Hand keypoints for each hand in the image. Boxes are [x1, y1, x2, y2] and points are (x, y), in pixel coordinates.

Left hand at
++++++++
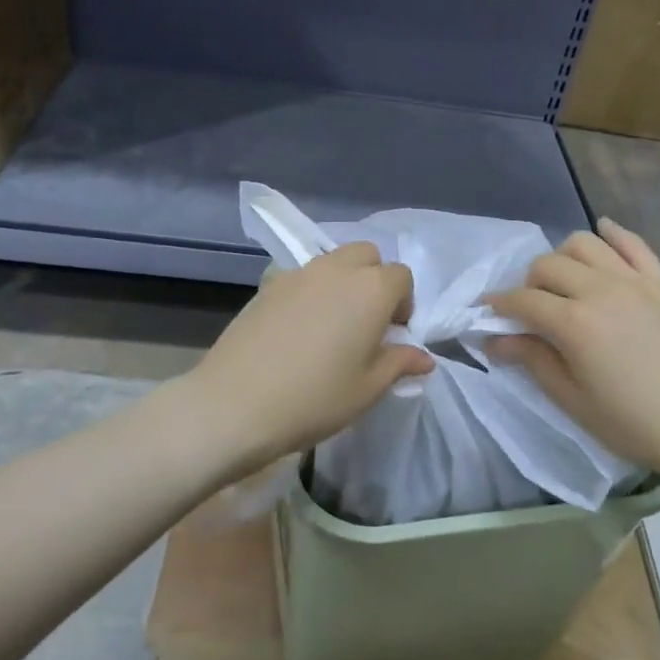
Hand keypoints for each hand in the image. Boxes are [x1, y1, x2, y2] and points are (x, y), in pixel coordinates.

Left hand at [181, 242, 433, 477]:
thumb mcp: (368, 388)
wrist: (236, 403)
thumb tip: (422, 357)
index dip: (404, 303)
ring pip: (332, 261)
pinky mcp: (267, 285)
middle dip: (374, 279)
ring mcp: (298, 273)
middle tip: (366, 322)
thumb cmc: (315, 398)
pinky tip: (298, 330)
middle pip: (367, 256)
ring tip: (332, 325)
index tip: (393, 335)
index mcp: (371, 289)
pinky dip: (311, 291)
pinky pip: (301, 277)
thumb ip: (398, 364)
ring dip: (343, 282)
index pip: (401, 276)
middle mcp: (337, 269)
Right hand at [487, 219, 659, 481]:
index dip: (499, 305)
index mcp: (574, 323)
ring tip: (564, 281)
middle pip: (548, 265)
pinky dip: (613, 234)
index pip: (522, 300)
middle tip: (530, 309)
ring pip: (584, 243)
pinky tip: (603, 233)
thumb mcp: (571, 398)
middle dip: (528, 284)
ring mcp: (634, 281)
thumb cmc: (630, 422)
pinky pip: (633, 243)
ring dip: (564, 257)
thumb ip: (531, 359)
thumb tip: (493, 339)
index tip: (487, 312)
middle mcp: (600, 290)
++++++++
Directions for this task
Once you find the line with "pinky pip: (633, 243)" above, print it and every line after it up to and including the line with "middle mcp: (600, 290)", exactly as written and nothing else.

Exercise response
pinky pip: (633, 243)
ring dip: (564, 257)
thumb ip: (531, 359)
thumb tip: (493, 339)
index tip: (487, 312)
middle mcp: (600, 290)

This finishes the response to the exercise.